● **Task brief**: Please reproduce, word for word, the part of the homework discussion below that runs from "It’s one thing" to "homework, less worries.".

I am a former teacher and I wish I knew. There have been numerous studies that quantities of homework are not worth it. Math students learn better when they have five problems for homework instead of 30. Yet 30 problems is usually the minimum set by most math teachers.

It’s one thing to have homework for research or a special project now and then, but most homework given out by public school teachers is mindless busywork.

jrpowell's avatar

I got off school at three PM and all my homework was usually done by five unless I had a paper to write. Maybe I had easy teachers. But that was in high school. I’m old and we didn’t have the Internet or cell phones to distract us. You just plopped your ass down and worked for a few hours and you were all done.

sydsydrox's avatar

I think homework should be reduced to nothing. I mean, since we’re getting school issued I-pads, doing homework on those would A) Reduce the amount of paper being used B) having internet access and seeing our textbooks online, so our bookbags would get lighter and C) Less homework, less worries.
Teachers think that kids have no other lives except for at school, and school sports. It’s not fair that the jocks and cheereleaders get to have more benefits, but the science lovers still have to work their asses off to get their work done. Plus, the classes are an hour and a half. We shouldn’t have homework. At all. PERIOD.

● **Material supplied**:
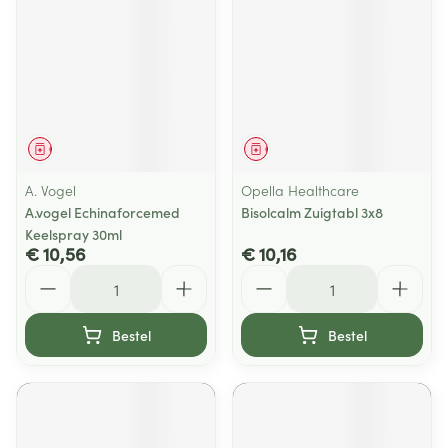
Geneesmiddel
Geneesmiddel
A. Vogel
Opella Healthcare
A.vogel Echinaforcemed
Bisolcalm Zuigtabl 3x8
Keelspray 30ml
€ 10,56
€ 10,16
Aantal
Aantal
Bestel
Bestel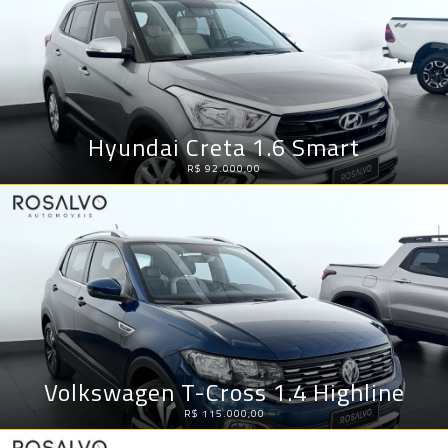
Hyundai Creta 1.6 Smart
R$ 92.000,00
Volkswagen T-Cross 1.4 Highline
R$ 115.000,00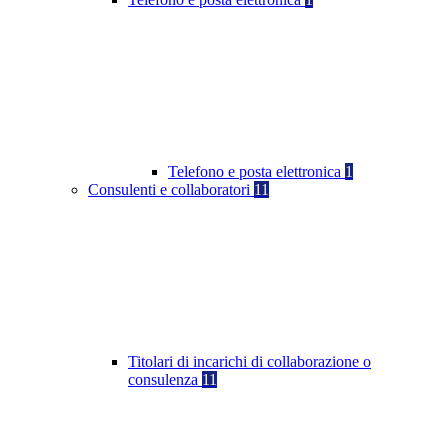
Telefono e posta elettronica
1
Consulenti e collaboratori
11
Titolari di incarichi di collaborazione o
consulenza
11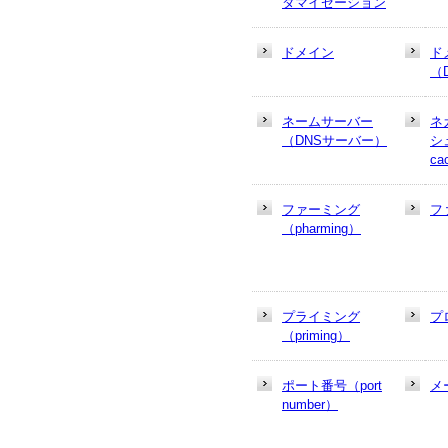
ダマイゼーション
ドメイン
ド
（
ネームサーバー
ネ
（DNSサーバー）
シュ
ca
ファーミング
フ
（pharming）
プライミング
プ
（priming）
ポート番号（port
メ
number）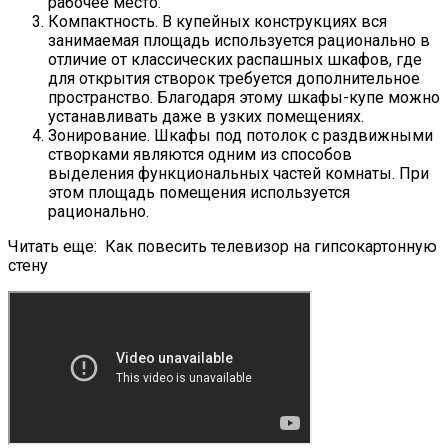
рабочее место.
Компактность. В купейных конструкциях вся
занимаемая площадь используется рационально в
отличие от классических распашных шкафов, где
для открытия створок требуется дополнительное
пространство. Благодаря этому шкафы-купе можно
устанавливать даже в узких помещениях.
Зонирование. Шкафы под потолок с раздвижными
створками являются одним из способов
выделения функциональных частей комнаты. При
этом площадь помещения используется
рационально.
Читать еще:
Как повесить телевизор на гипсокартонную
стену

● **Answer for the task**:
It’s one thing to have homework for research or a special project now and then, but most homework given out by public school teachers is mindless busywork.

jrpowell's avatar

I got off school at three PM and all my homework was usually done by five unless I had a paper to write. Maybe I had easy teachers. But that was in high school. I’m old and we didn’t have the Internet or cell phones to distract us. You just plopped your ass down and worked for a few hours and you were all done.

sydsydrox's avatar

I think homework should be reduced to nothing. I mean, since we’re getting school issued I-pads, doing homework on those would A) Reduce the amount of paper being used B) having internet access and seeing our textbooks online, so our bookbags would get lighter and C) Less homework, less worries.